November 30, 2017

Chocolate Swirl Pumpkin Bread


Make 1 loaf

3 ounces semisweet chocolate, coarsely chopped
1 3/4 cups all-purpose flour (I used 1 1/2 cups flour)
1 teaspoon baking soda
1 teaspoon ground cinnamon
1/2 teaspoon baking powder
1/2 teaspoon freshly grated nutmeg
1/2 teaspoon fine salt
1 1/2 cups granulated sugar (I used 1 cup)
1/2 cup vegetable oil
2 large eggs
1 cup canned pumpkin purée (I used leftovers of roasted butternut squash seasoned with 1/2 teaspoon ground coriander)
1 teaspoon vanilla extract

Heat the oven to 350°F and arrange a rack in the middle.
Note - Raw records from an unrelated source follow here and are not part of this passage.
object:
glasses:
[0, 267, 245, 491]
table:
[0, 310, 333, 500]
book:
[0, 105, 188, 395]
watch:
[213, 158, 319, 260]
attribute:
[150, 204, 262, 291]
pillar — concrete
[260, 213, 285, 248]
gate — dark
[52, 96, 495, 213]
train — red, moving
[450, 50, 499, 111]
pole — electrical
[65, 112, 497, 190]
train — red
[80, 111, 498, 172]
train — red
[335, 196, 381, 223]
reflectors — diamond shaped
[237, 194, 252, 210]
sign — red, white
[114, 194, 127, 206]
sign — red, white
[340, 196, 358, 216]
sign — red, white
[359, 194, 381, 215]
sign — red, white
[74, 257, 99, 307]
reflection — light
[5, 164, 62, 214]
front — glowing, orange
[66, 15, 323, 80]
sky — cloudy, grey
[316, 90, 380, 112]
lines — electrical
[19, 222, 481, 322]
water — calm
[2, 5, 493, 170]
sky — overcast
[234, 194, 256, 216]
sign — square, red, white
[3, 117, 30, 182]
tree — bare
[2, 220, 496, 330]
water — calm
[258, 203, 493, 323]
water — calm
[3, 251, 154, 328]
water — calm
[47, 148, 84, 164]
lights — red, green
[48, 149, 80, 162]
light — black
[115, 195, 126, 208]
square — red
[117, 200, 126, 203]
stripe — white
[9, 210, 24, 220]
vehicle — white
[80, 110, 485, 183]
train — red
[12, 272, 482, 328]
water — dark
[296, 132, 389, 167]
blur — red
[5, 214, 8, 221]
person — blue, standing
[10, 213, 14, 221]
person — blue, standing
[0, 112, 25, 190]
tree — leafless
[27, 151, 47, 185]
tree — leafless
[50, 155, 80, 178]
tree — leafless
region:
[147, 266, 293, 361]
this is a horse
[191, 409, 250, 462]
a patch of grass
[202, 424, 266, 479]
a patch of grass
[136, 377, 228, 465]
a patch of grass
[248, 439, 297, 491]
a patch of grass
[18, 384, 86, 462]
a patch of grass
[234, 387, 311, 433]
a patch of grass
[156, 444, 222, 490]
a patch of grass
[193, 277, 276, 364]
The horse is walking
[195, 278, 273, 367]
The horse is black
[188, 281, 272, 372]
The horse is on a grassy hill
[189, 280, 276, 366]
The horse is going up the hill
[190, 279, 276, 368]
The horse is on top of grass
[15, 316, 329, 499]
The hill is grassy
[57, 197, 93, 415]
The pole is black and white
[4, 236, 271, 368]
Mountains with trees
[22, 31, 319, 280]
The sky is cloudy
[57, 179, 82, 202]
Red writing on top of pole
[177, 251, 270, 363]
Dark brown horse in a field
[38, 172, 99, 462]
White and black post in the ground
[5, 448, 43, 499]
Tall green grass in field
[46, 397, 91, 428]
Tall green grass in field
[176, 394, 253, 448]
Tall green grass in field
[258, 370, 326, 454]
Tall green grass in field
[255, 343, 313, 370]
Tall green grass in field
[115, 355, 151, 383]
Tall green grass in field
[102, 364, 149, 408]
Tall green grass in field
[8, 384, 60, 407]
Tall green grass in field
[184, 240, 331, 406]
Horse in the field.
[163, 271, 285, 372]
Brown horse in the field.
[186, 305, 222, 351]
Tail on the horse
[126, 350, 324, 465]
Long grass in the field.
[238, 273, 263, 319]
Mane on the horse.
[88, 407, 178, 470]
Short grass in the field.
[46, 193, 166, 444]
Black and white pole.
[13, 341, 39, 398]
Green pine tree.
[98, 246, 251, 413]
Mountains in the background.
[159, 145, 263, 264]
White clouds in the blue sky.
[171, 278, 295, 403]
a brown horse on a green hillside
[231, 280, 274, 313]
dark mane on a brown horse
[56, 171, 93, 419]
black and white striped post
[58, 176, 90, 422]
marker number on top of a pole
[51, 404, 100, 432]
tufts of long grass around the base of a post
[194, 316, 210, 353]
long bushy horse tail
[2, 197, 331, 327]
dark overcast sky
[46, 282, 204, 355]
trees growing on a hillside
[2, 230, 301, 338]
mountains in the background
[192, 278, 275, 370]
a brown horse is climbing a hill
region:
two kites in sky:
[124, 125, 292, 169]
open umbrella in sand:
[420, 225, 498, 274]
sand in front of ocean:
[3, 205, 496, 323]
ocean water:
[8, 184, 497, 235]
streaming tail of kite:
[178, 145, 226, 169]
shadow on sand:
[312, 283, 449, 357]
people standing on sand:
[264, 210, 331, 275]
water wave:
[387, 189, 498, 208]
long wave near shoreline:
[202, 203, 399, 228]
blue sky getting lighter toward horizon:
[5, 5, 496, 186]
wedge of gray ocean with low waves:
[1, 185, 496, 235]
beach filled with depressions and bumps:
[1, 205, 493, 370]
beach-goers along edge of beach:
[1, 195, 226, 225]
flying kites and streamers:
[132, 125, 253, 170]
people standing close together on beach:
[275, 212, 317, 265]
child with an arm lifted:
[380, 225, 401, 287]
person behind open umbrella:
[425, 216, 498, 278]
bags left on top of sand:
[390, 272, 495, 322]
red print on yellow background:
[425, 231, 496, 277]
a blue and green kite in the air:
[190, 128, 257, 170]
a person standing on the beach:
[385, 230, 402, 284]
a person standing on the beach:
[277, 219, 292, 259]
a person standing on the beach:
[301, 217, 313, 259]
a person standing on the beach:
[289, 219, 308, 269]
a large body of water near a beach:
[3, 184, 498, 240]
Coat a 9-by-5-inch loaf pan with oil, non-stick spray; set aside.

Place the chocolate in a small microwave-safe bowl and microwave in 20-second intervals, stirring in between, until melted and smooth; set aside. (Alternatively, melt the chocolate in a small saucepan over low heat, stirring often.)

Place the flour, baking soda, cinnamon, baking powder, nutmeg, and salt in a medium bowl and whisk to combine and aerate; set aside.

Place the sugar and oil in the bowl of a stand mixer fitted with a paddle attachment and beat on medium-high speed until well combined (it’ll look like wet sand), about 1 minute. Stop the mixer and scrape down the sides of the bowl and the paddle.

Turn the mixer to medium speed and add the eggs 1 at a time, beating well after each addition. Reduce the speed to low, add the pumpkin and vanilla, and mix until just combined, about 30 seconds. Stop the mixer and scrape down the sides of the bowl and the paddle.
Return the mixer to low speed, slowly add the reserved flour mixture, and mix until just combined, about 2 minutes total.

Remove the bowl from the mixer and drizzle the melted chocolate evenly over the batter. Using a rubber spatula, fold the chocolate into the batter until it’s just swirled in, making sure to scrape the bottom of the bowl with each stroke, about 5 strokes total. (Be careful not to fully incorporate the chocolate into the batter.)

Pour the batter into the prepared pan and spread it into an even layer. Bake until the bread is browned on top and a toothpick inserted into the center comes out clean (test several spots because you may hit a pocket of chocolate), about 60 to 70 minutes.
Remove from the oven and let cool in the pan on a wire rack for 10 minutes. Remove the bread from the pan and let it cool on the wire rack for at least 20 minutes more before slicing.